The Qena Criminal Court later tried them in absentia. Last week, the court found 10 of the defendants, including Mohammad, guilty of resisting authorities and sentenced them to six months in prison each. The court acquitted the 10 others, according to Egyptian newspapers.
“How a child could be given a jail sentence?” the father asked. “What about police investigations that verify the accused people’s identities?
Didn’t they know he is a six-year-old child, who does not know the meanings of resisting authorities or even a lawsuit?” said the man.
“He did not show up at the police station or investigated. The court considered him a fugitive,” added the father, who plans to appeal the sentence.
The boy in question is a first grader at the village’s school.

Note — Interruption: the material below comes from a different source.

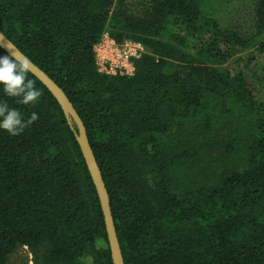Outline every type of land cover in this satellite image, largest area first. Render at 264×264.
<instances>
[{"label":"trees","instance_id":"1","mask_svg":"<svg viewBox=\"0 0 264 264\" xmlns=\"http://www.w3.org/2000/svg\"><path fill=\"white\" fill-rule=\"evenodd\" d=\"M250 1L247 28L229 21L237 0H0V31L85 126L125 264H264V0ZM104 33L144 45L133 76L97 72ZM28 78L35 106L0 93L39 116L0 131V264L20 246L32 264H112L74 134Z\"/></svg>","mask_w":264,"mask_h":264},{"label":"water","instance_id":"2","mask_svg":"<svg viewBox=\"0 0 264 264\" xmlns=\"http://www.w3.org/2000/svg\"><path fill=\"white\" fill-rule=\"evenodd\" d=\"M8 45L14 44L0 31V48L7 55L10 54L7 48ZM15 50L18 57L23 58L25 56L16 46ZM29 73L33 75L48 90V92L60 106L64 117L74 134L75 140L78 144L81 155L84 159L90 178L98 196L112 264H125L116 234L109 195L103 181L101 171L98 167L92 148L90 146L86 134V129L82 120L80 119L70 100L65 95L64 91L33 62H31V71ZM72 123L75 125L76 130L74 129Z\"/></svg>","mask_w":264,"mask_h":264},{"label":"clouds","instance_id":"3","mask_svg":"<svg viewBox=\"0 0 264 264\" xmlns=\"http://www.w3.org/2000/svg\"><path fill=\"white\" fill-rule=\"evenodd\" d=\"M9 55H0V93L12 99L14 104L35 106L41 96L34 80L28 78L31 60L16 55L14 45L7 46ZM39 119L33 112L25 119L18 108L10 106L8 100H0V131L18 136Z\"/></svg>","mask_w":264,"mask_h":264},{"label":"built area","instance_id":"4","mask_svg":"<svg viewBox=\"0 0 264 264\" xmlns=\"http://www.w3.org/2000/svg\"><path fill=\"white\" fill-rule=\"evenodd\" d=\"M94 63L98 73L105 76L131 77L135 62L147 53L143 44L133 40L117 42L107 33L92 47Z\"/></svg>","mask_w":264,"mask_h":264},{"label":"rangeland","instance_id":"5","mask_svg":"<svg viewBox=\"0 0 264 264\" xmlns=\"http://www.w3.org/2000/svg\"><path fill=\"white\" fill-rule=\"evenodd\" d=\"M236 0H234L235 2ZM240 3L232 5V8L230 7L228 16L229 21L234 20L235 23L238 25H246L247 28L249 27L251 14L252 12V4L250 0H237ZM233 2V3H234ZM241 8H245L246 13L250 15H244V12H238ZM258 90V89H256ZM256 97L264 99L263 93L261 91L257 92V94H254ZM7 264H32V255L29 253L28 249L26 247L20 246L16 248V251L9 257Z\"/></svg>","mask_w":264,"mask_h":264}]
</instances>
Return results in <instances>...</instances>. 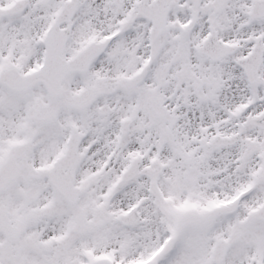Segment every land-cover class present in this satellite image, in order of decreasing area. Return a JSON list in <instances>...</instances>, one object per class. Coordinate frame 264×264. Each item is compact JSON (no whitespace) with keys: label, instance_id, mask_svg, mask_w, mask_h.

“What does a case mean?” Mohammad told private newspaper Al Watan. “Shall I go to jail? I stopped going to school for fear that the government arrests me.”
So far, there has been no comment from authorities, days after the case was reported in the Egyptian media.
Some legal experts believe that the case will be dropped when the boy’s birth certificate is presented to the court.
“Obviously, there is an error in the procedures of this case,” said lawyer Jamal Abdul Majid. “The court issues its verdicts based on documents available to it. As the court heard this case, the boy’s family did not provide what proves that he is a child,” Abdul Majid told Gulf News.
“Under the law, no child should be tried at a criminal court.”